----- SOURCE RECORDS
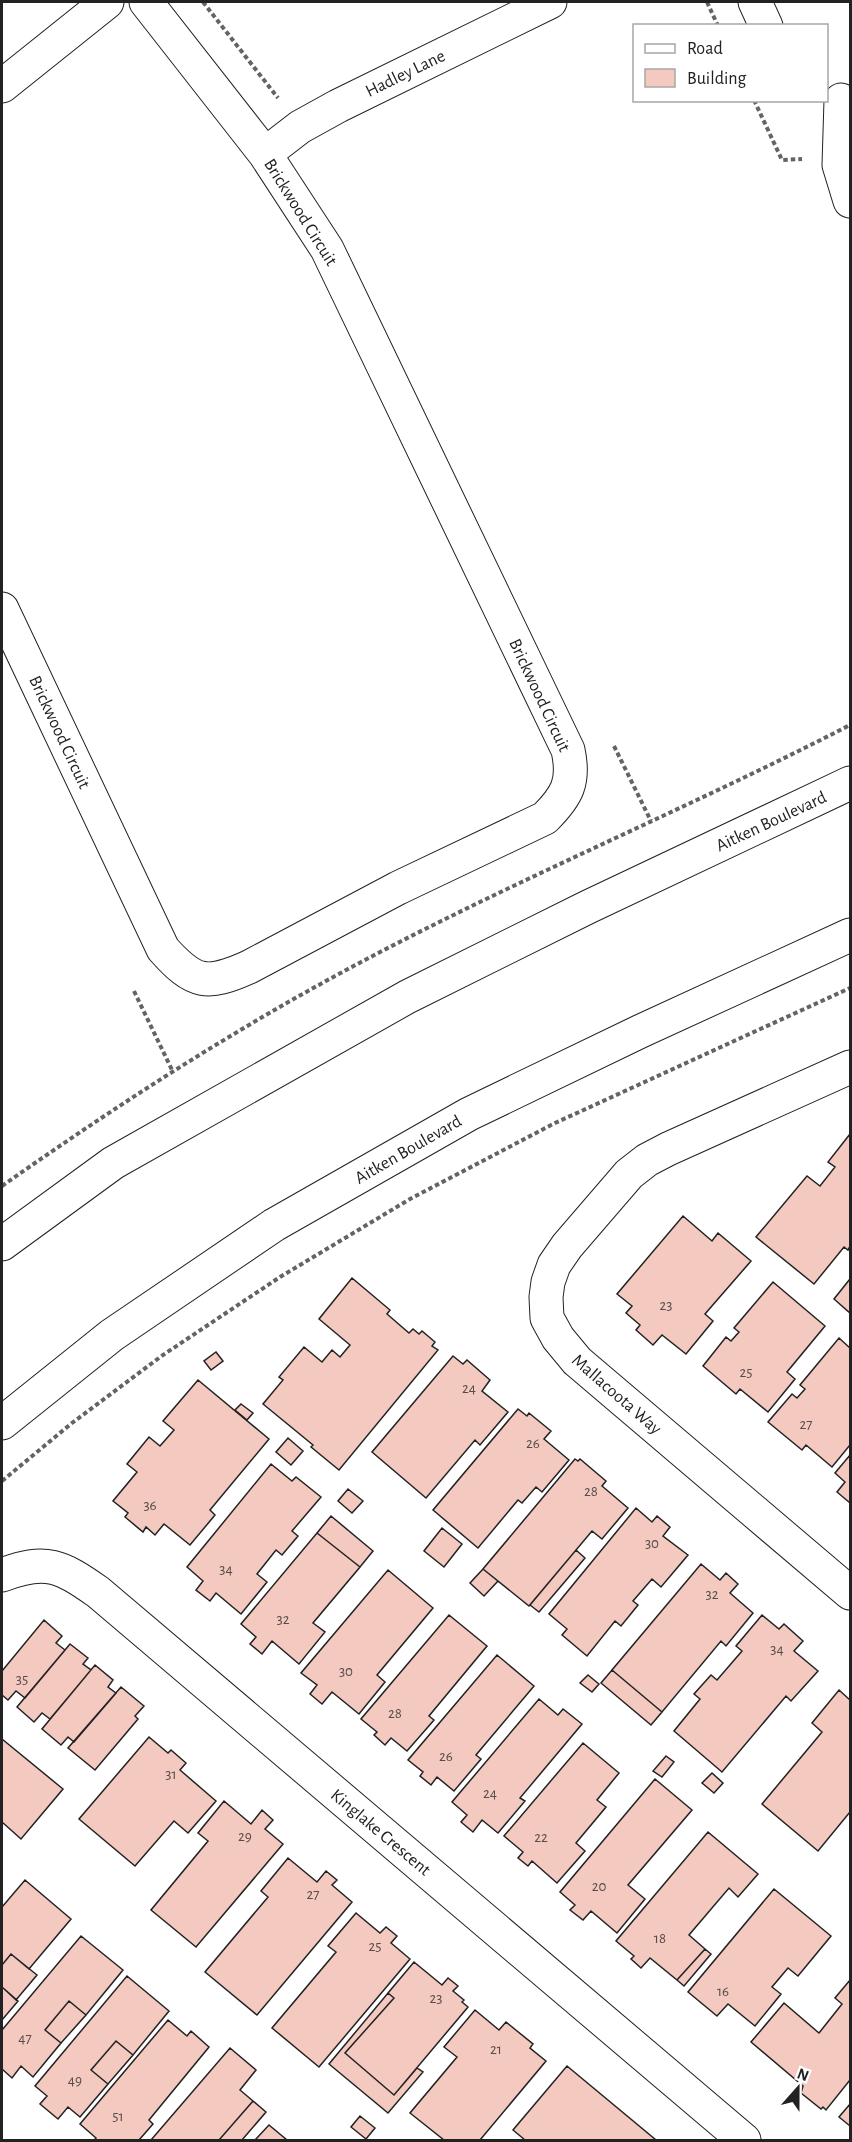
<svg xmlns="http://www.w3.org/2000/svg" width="852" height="2142" viewBox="0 0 852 2142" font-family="'Alegreya Sans',sans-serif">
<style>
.building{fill:#f3c9c0;stroke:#222;stroke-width:1.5}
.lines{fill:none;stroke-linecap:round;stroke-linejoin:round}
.minor-casing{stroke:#222;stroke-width:35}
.major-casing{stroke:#222;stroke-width:35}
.path{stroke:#646464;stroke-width:4;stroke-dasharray:4.5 3;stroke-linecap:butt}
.minor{stroke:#fff;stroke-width:33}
.major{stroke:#fff;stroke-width:33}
.labels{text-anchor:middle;stroke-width:4.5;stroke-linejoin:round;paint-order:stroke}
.number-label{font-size:15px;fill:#564c4a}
.street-label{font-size:18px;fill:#222;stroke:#fff}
</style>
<rect width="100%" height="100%" fill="#fff"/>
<path class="building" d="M 850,1134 L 850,1246 L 848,1250 L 844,1247 L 814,1284 L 756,1237 L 807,1176 L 820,1186 L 835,1167 L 828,1162 Z
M 683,1216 L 712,1241 L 718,1233 L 751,1261 L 705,1314 L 713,1321 L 686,1354 L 662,1335 L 653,1345 L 636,1330 L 640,1325 L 626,1313 L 632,1306 L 617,1294 Z
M 352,1278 L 390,1310 L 387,1314 L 409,1333 L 413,1329 L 419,1334 L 422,1331 L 435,1342 L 432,1346 L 438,1350 L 339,1470 L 311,1447 L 313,1445 L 263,1404 L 283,1380 L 279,1377 L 304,1347 L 322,1362 L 332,1350 L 340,1357 L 350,1345 L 319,1319 Z
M 850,1279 L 850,1313 L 834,1299 Z
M 773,1282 L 825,1326 L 787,1372 L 795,1379 L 768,1412 L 740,1389 L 736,1394 L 703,1366 L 726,1337 L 731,1341 L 739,1332 L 734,1328 Z
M 839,1338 L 850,1348 L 850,1445 L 832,1467 L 806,1445 L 802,1450 L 768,1422 L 792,1394 L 797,1398 L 805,1389 L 800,1385 Z
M 216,1352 L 223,1361 L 211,1370 L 204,1361 Z
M 453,1356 L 463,1364 L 467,1360 L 490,1380 L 482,1391 L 508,1412 L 480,1445 L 475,1440 L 426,1498 L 372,1452 Z
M 198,1380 L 269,1439 L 210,1510 L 215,1515 L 190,1545 L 164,1524 L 155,1535 L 146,1527 L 143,1532 L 125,1517 L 128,1513 L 113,1501 L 137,1472 L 127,1464 L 149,1437 L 160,1446 L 174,1430 L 163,1421 Z
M 241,1404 L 253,1413 L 247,1420 L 235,1410 Z
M 518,1409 L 527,1416 L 529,1413 L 551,1431 L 544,1439 L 569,1460 L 542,1492 L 536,1487 L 522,1503 L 518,1500 L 478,1548 L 433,1510 Z
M 288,1438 L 303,1451 L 291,1465 L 276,1452 Z
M 850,1455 L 850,1503 L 837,1492 L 845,1482 L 835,1473 Z
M 575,1459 L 578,1461 L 580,1459 L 606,1481 L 602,1486 L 628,1508 L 602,1539 L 592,1531 L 529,1606 L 483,1569 Z
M 271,1464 L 292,1481 L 296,1477 L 321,1497 L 292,1531 L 298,1536 L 282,1555 L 276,1550 L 257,1574 L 267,1582 L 241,1614 L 216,1593 L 210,1601 L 196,1590 L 203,1581 L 187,1567 Z
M 348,1489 L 363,1501 L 352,1513 L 338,1501 Z
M 636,1508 L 652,1522 L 657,1516 L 670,1527 L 663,1536 L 688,1555 L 661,1587 L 652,1579 L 633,1601 L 638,1605 L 621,1626 L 615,1621 L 587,1656 L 562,1635 L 567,1629 L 549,1614 Z
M 331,1516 L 373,1551 L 360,1567 L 317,1533 Z
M 442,1528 L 462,1544 L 444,1567 L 424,1551 Z
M 317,1533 L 360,1567 L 313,1623 L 325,1632 L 299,1664 L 272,1641 L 262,1654 L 250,1644 L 256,1637 L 241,1624 Z
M 576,1550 L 585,1558 L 539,1612 L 530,1605 Z
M 701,1564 L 720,1580 L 726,1573 L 738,1584 L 730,1593 L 753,1613 L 726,1646 L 721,1641 L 662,1712 L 612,1670 Z
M 483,1569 L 498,1581 L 484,1596 L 470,1583 Z
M 388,1570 L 433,1608 L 377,1675 L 385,1682 L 359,1714 L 332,1692 L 322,1704 L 310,1694 L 317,1685 L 301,1673 Z
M 449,1615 L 487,1646 L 429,1716 L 434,1720 L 407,1751 L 391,1738 L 385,1745 L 374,1735 L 377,1732 L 361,1719 Z
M 762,1615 L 779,1629 L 784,1624 L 803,1641 L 794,1651 L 818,1671 L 791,1701 L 786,1696 L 722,1772 L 674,1731 L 700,1699 L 694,1694 L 711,1675 L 717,1680 L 742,1651 L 736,1646 Z
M 44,1620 L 62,1636 L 56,1643 L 65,1650 L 25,1698 L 16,1691 L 8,1700 L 2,1695 L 2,1671 Z
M 70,1644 L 88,1658 L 83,1664 L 91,1670 L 50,1719 L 42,1713 L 34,1722 L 17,1707 Z
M 497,1655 L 534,1686 L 476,1755 L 481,1759 L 454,1791 L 437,1777 L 431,1785 L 420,1776 L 423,1772 L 408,1760 Z
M 95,1665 L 113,1680 L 108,1687 L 116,1693 L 74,1742 L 68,1737 L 61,1745 L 42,1729 Z
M 612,1670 L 662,1712 L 651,1725 L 601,1683 Z
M 588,1675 L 599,1684 L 592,1692 L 580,1683 Z
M 121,1687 L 144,1706 L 135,1716 L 138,1719 L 95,1770 L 68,1748 Z
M 839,1690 L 850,1700 L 850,1812 L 818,1851 L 762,1804 L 822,1732 L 812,1723 Z
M 539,1699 L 558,1715 L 563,1709 L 582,1724 L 520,1798 L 525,1801 L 498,1833 L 482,1820 L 473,1832 L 461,1822 L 467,1815 L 452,1802 Z
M 149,1737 L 168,1753 L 171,1750 L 186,1763 L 180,1770 L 216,1801 L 188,1833 L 174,1821 L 135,1866 L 79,1819 Z
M 2,1739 L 63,1789 L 21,1839 L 2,1822 Z
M 583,1743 L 619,1773 L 597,1800 L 606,1807 L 576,1843 L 585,1851 L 557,1883 L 532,1861 L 528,1866 L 518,1858 L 523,1852 L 504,1836 Z
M 666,1756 L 674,1762 L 662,1777 L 653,1771 Z
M 712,1773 L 723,1783 L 714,1793 L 702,1783 Z
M 655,1779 L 692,1810 L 628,1885 L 645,1899 L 617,1933 L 591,1911 L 583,1920 L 570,1910 L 575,1905 L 560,1892 Z
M 224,1801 L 251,1824 L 262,1810 L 273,1820 L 265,1829 L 283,1844 L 196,1947 L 151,1910 L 208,1841 L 198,1833 Z
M 708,1832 L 758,1874 L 738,1897 L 729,1888 L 689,1935 L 705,1949 L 677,1980 L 650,1958 L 641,1968 L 631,1959 L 634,1956 L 616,1941 Z
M 288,1858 L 317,1882 L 326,1871 L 337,1880 L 332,1885 L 352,1902 L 257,2015 L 205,1972 L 268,1897 L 261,1891 Z
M 25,1880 L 71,1919 L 29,1969 L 11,1954 L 2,1965 L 2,1907 Z
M 774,1889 L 831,1936 L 798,1976 L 788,1968 L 772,1987 L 781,1994 L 755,2026 L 728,2004 L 717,2016 L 688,1992 Z
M 356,1913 L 380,1933 L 386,1927 L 397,1936 L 391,1943 L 410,1959 L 319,2067 L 272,2028 L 336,1952 L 328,1946 Z
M 81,1936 L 123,1970 L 86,2015 L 69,2001 L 45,2030 L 61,2043 L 33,2077 L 21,2066 L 12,2078 L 2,2069 L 2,2030 Z
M 705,1949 L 711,1954 L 684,1986 L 677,1980 Z
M 11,1954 L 37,1975 L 16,2000 L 2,1987 L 2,1965 Z
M 414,1962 L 442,1985 L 448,1978 L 458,1986 L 453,1991 L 464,2000 L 462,2002 L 468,2007 L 394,2095 L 345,2053 L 394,1998 L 388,1993 Z
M 127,1976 L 169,2011 L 133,2055 L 116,2041 L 91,2070 L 108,2084 L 80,2117 L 68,2107 L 58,2119 L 40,2104 L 47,2096 L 35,2086 Z
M 850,1980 L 850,2080 L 826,2110 L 823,2107 L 821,2109 L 801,2093 L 803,2086 L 751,2042 L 784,2003 L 819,2033 L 842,2004 L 835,1998 Z
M 2,1987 L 18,2001 L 2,2020 Z
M 388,1993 L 394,1998 L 345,2053 L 394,2095 L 417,2068 L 423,2072 L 388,2113 L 329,2064 Z
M 69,2001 L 86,2015 L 61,2043 L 45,2030 Z
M 475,2010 L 499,2030 L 506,2022 L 533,2044 L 530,2048 L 546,2061 L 480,2140 L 444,2140 L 410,2113 L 457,2057 L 444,2047 Z
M 168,2020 L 187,2036 L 191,2031 L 209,2047 L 149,2120 L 153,2124 L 139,2140 L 94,2140 L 96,2138 L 80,2124 Z
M 116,2041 L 133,2055 L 108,2084 L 91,2070 Z
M 230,2048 L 256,2070 L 240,2090 L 253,2101 L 219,2140 L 151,2140 Z
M 567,2066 L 656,2140 L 525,2140 L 513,2130 Z
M 253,2101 L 266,2112 L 242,2140 L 219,2140 Z
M 850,2104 L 850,2126 L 839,2117 Z
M 360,2116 L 375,2128 L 366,2139 L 351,2127 Z
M 269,2125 L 287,2140 L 255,2140 Z"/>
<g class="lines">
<g class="minor-casing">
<path id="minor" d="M 755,2 L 766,26
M 2,86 L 107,2
M 841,100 L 839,165 L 850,201
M 265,154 L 300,127 L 338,106 L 550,2
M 2,609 L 163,949 C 194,984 207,986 249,967 L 398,888 L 545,818 C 567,796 575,782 568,750 L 327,249 L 265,154 L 146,2
M 850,1067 L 668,1149 L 647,1160 L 629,1174 L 567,1246 L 554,1265 L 548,1282 L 546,1297 L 547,1318 L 558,1338 L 577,1361 L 850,1593
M 2,1575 C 46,1558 61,1566 98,1592 L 744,2140"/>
</g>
<g class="major-casing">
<path id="major" d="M 2,1244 L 113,1163 L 407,997 L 588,907 L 850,783
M 2,1423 L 112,1335 L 274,1225 L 469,1114 L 641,1031 L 850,935"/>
</g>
<path class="path" d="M 203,2 L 278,98
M 707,2 L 718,26
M 754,100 L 782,160 L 802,159
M 614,746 L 651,821
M 134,991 L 173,1072
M 2,1186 C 113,1108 227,1034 348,969 C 512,881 685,810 850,725
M 2,1481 L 72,1423 L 163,1355 L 280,1277 L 410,1199 L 555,1123 L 850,988"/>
<use href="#minor" class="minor"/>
<use href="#major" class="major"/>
</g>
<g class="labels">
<g class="number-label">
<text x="666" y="1310">23</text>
<text x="746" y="1377">25</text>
<text x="469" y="1393">24</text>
<text x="806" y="1429">27</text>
<text x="533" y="1448">26</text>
<text x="591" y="1496">28</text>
<text x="150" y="1510">36</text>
<text x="652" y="1548">30</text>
<text x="226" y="1574">34</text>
<text x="712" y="1599">32</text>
<text x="283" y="1624">32</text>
<text x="777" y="1654">34</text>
<text x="346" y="1676">30</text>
<text x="22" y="1684">35</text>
<text x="395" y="1718">28</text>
<text x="446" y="1761">26</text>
<text x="171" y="1779">31</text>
<text x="490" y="1798">24</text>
<text x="245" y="1841">29</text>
<text x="541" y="1842">22</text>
<text x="599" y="1891">20</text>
<text x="313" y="1899">27</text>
<text x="660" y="1943">18</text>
<text x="375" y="1951">25</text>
<text x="723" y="1996">16</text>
<text x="436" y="2003">23</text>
<text x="25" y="2043">47</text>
<text x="496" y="2054">21</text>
<text x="75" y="2085">49</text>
<text x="118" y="2121">51</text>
</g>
<g class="street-label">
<text transform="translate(405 73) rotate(-26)" y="6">Hadley Lane</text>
<text transform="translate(301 212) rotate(58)" y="6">Brickwood Circuit</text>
<text transform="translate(540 695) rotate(65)" y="6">Brickwood Circuit</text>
<text transform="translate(60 732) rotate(65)" y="6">Brickwood Circuit</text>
<text transform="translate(771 821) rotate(-25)" y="6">Aitken Boulevard</text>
<text transform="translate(408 1149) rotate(-30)" y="6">Aitken Boulevard</text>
<text transform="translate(617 1394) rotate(41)" y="6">Mallacoota Way</text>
<text transform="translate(381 1832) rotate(40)" y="6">Kinglake Crescent</text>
</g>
</g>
<rect width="852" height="2142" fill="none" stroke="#222222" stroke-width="6"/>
<rect x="633" y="24" width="195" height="78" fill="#ffffff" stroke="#a7a7a7" stroke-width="1.5"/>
<rect x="645" y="44" width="30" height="9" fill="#ffffff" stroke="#a7a7a7" stroke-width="1.5"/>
<text x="687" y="54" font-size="18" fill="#222222">Road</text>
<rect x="645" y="69" width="30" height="18" fill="#f3c9c0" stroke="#a7a7a7" stroke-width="1.5"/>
<text x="687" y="84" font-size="18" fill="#222222">Building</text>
<g transform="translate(798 2088) rotate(21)" stroke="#ffffff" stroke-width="4.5" paint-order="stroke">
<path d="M0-4.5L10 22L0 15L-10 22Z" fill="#222222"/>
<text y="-9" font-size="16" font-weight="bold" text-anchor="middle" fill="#222222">N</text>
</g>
</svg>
----------
BRIEF
After reading through the material, report every line that holds "linecap".

RESPONSE AREA
.lines{fill:none;stroke-linecap:round;stroke-linejoin:round}
.path{stroke:#646464;stroke-width:4;stroke-dasharray:4.5 3;stroke-linecap:butt}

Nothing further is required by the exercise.